Philosophy of Law Spring 2024

Fuller on Law and Morality

Overview

Hart thinks that whether something counts as part of the law or not depends on how the rule of recognition is applied. For example, suppose a rule of recognition is “a bill passed by majorities in Congress and signed by the President is law.”

There is nothing about the substance or content of the bill in this condition. It is just a matter of being recognized under the rules.

Fuller thinks that is wrong and that there are substantive constraints on the law. He calls this the “inner morality” of the law.

He makes his point by discussing eight ways that the unfortunate ruler Rex fails to make law. Each failure points up a necessary feature that laws must have, according to Fuller.

What would Hart say?

Hart thinks that law consists of the union of primary and secondary rules. If Fuller can show that Rex’s efforts consist in the union of primary and secondary rules, then he will have an objection to Hart’s theory. The objection would be that Hart’s theory mistakenly holds that Rex is making law when he is, in fact, failing to make law.

Do we have secondary rules in Rex’s system? Primary rules? Are they unified? Is it obvious that Rex is failing to make law? Those would be the relevant questions.

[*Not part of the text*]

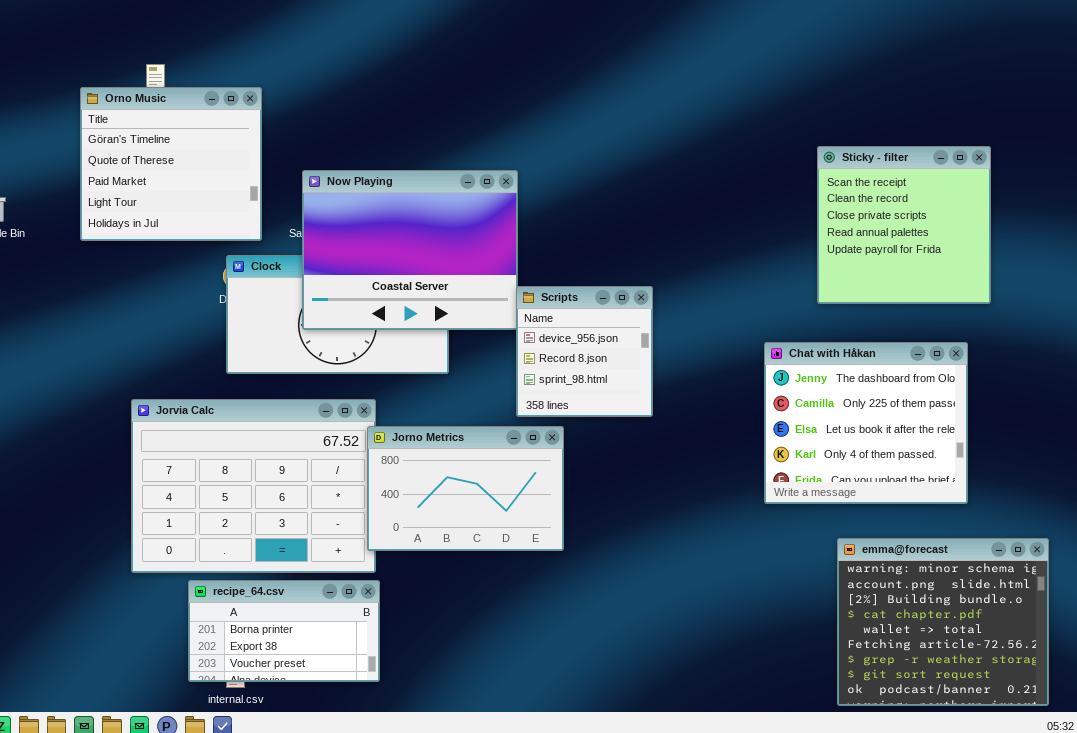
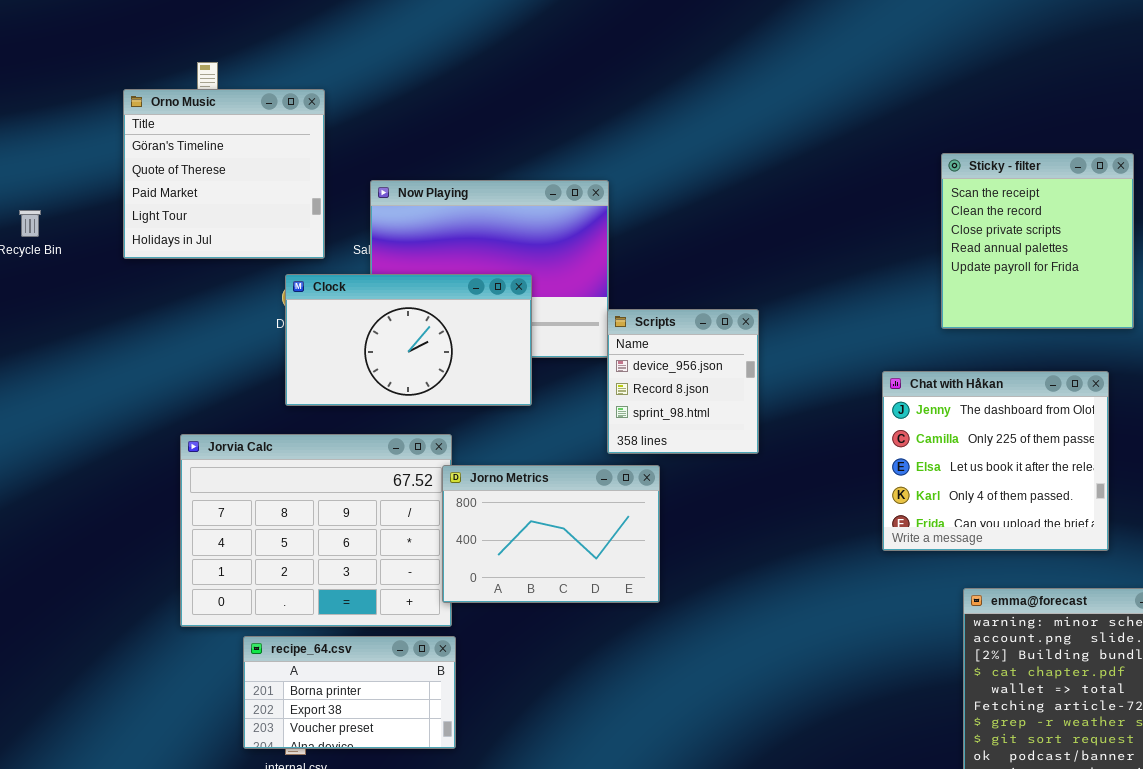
Clock: [226,255,449,374] -> [285,274,532,406], raised

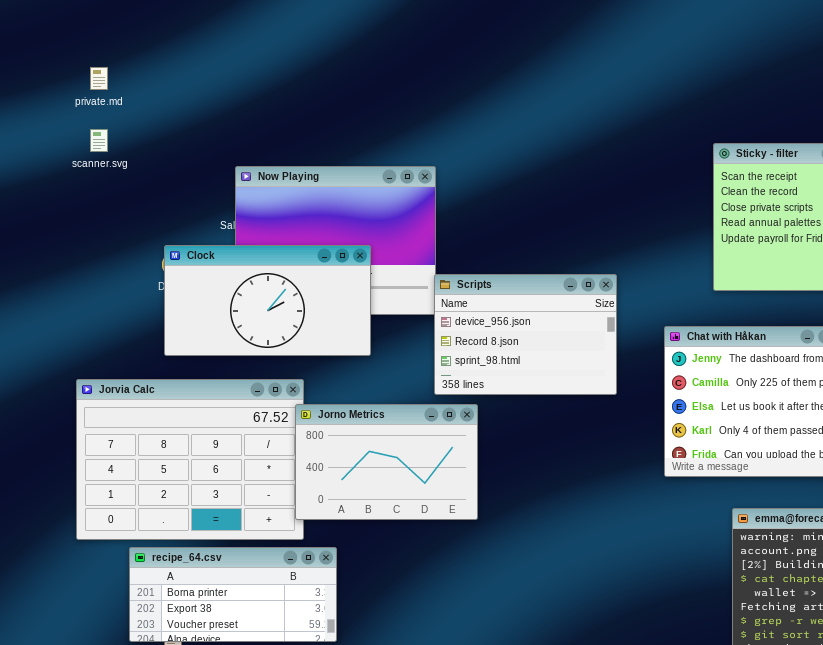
Orno Music: [123,89,325,259] -> none, closed
Scripts: [607,309,759,454] -> [434,274,617,395], resized
recipe_64.csv: [243,636,456,749] -> [129,547,337,642], resized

Fuller’s argument from obligation

Fuller’s chief argument for the conclusion that law must have the eight features he identifies is that those features are necessary conditions for anyone’s being morally obliged to obey the law. This is what he says.

A total failure in any one of these eight directions does not simply result in a bad system of law; it results in something that is not properly called a legal system at all …. Certainly there can be no rational ground for asserting that a man can have a moral obligation to obey a legal rule that does not exist, or is kep secret from him, or that came into existence only after he had acted, or was unintelligible, or was contradicted by another rule of the same system, or commanded the impossible, or changed every minute. (Fuller 1969, 39)

As I understand it, this is the argument.

  1. Rex’s state has real laws only if his subjects are morally obliged to obey what he calls laws.
  2. Rex’s subjects are not morally obliged to obey what he calls laws.
  3. Therefore, Rex’s state does not have real laws.

The problem with this argument, in my opinion, is that the first premise is false. A state can have laws even if no one is morally obliged to obey them. There can be immoral laws, in my opinion. We will have a fuller, er, more complete, discussion of this next week when we read Hart on the connection between law and morality.

How important is morality here?

Suppose I am trying to direct my evil henchmen to do great evil. Wouldn’t I need to follow Fuller’s lessons when I give my orders? If so, why think they reflect a morality?

I also wonder whether Fuller’s point is more about the law than it is about connections between the law and morality. I think he is on solid ground in saying that the rule of law depends on following those eight conditions. If so, my complaints about the argument involving obligation might not matter. It appears to me that he can make his basic point without them.

References

Fuller, Lon L. 1969. The Morality of Law. Revised edition. New Haven: Yale University Press.